You’re the primary carer for an infant. Yes, your current partner will likely get contact but that might not be all bad. Then, she can plough her own parenthood furrow and you can decide how you want to parent for yourself. If you’re calm, emotionally sensitive, supportive and open, there is every chance your kid will want a close relationship and will turn out OK. As unfortunate as it is, kids can and do cope with a problematic parent if they have a safe parent to go to.

If you used a UK fertility clinic, you’re a legal parent by default because you gave birth. Egg donation is neither here nor there. Providing you’re not married or civil partnered, your current partner will only be a legal parent if you did the consent paperwork correctly before embryo transfer or if not, through a post birth process to acquire PR. IIRC.

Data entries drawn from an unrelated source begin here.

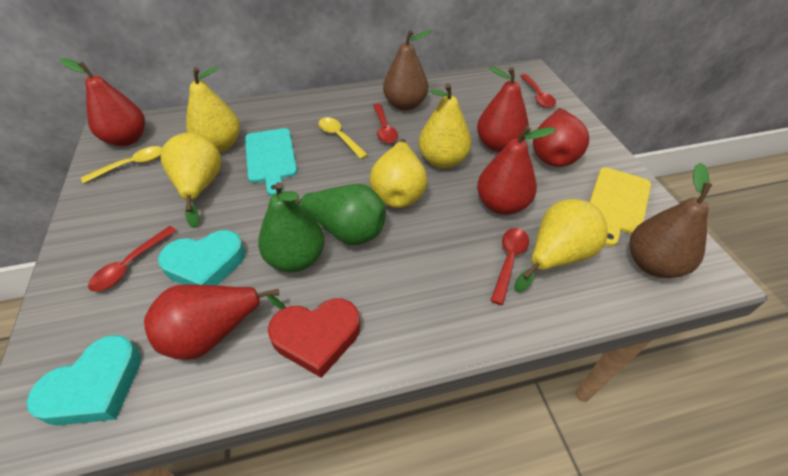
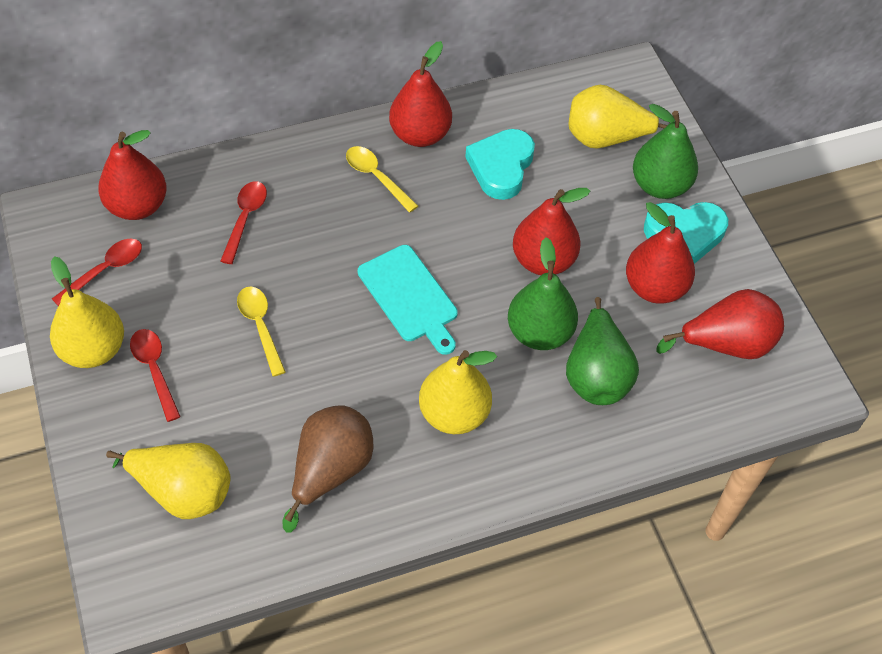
brown pear: 2 -> 1
green pear: 2 -> 3
red heart: 1 -> 0
red spoon: 4 -> 3
yellow cutting board: 1 -> 0
yellow pear: 5 -> 4

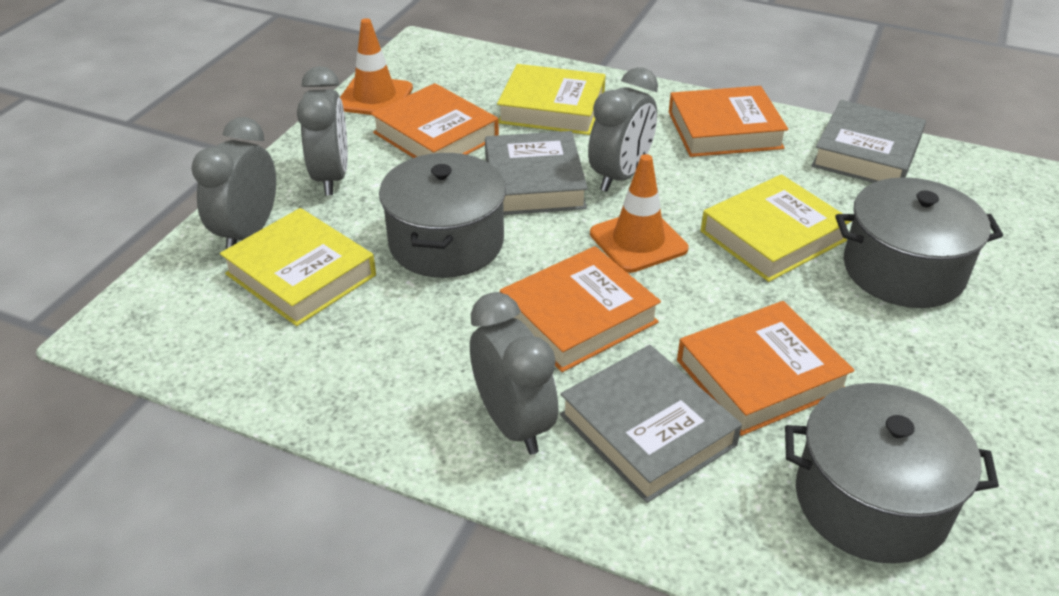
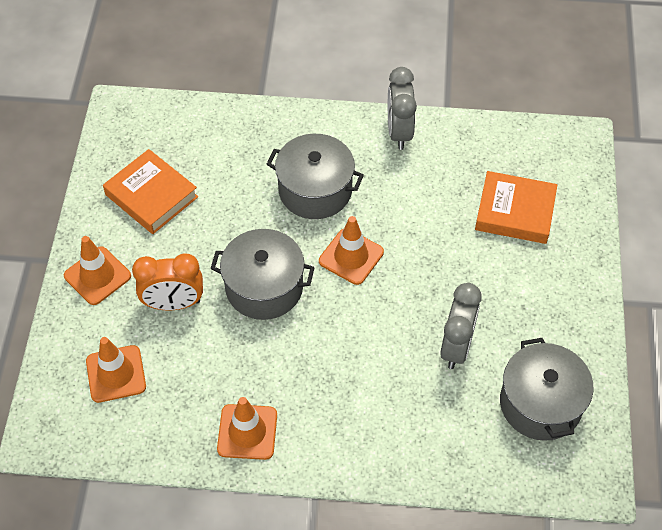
grey book: 3 -> 0
grey clock: 4 -> 2
orange book: 4 -> 2
orange clock: 0 -> 1
orange traffic cone: 2 -> 4
yellow book: 3 -> 0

Omgblueskys · 27/03/2025 09:08

Op please don't doubt your relationship with your mum, it's healthy, your partner is planting seeds of doubt don't let her,
She laughed when you mentioned controlling behaviour of course she did !!,
So you start taking back some control here, does she txt when at work to see were you are or what plans you have , if so just reply, seeing my mum , see you later, leave it there, you have to take your power back,
When mat leave is over what child care is in place op??,
And the conversation about the home, so what let her say whatever, you will fight for what's rightly yours anyway,
Never allow her to ruin your relationships mum/ friends, but deep down you know she's wrong and is abusing your relationship, she won't stop you have to stop the cycle op, the the comments she made was about her personality not yours , she reflecting her nasty abusive ways on you

TheWolfHouse · 27/03/2025 12:17

It would be interesting to see the replies if the OP were a man and not a women. A lot of Mumsnetters think that any man who is close to their Mum is ‘enmeshed’ but the same principle doesn’t seem to apply to women. I’m really close to my Mum and there is no way I’d let anyone tell me when I see her.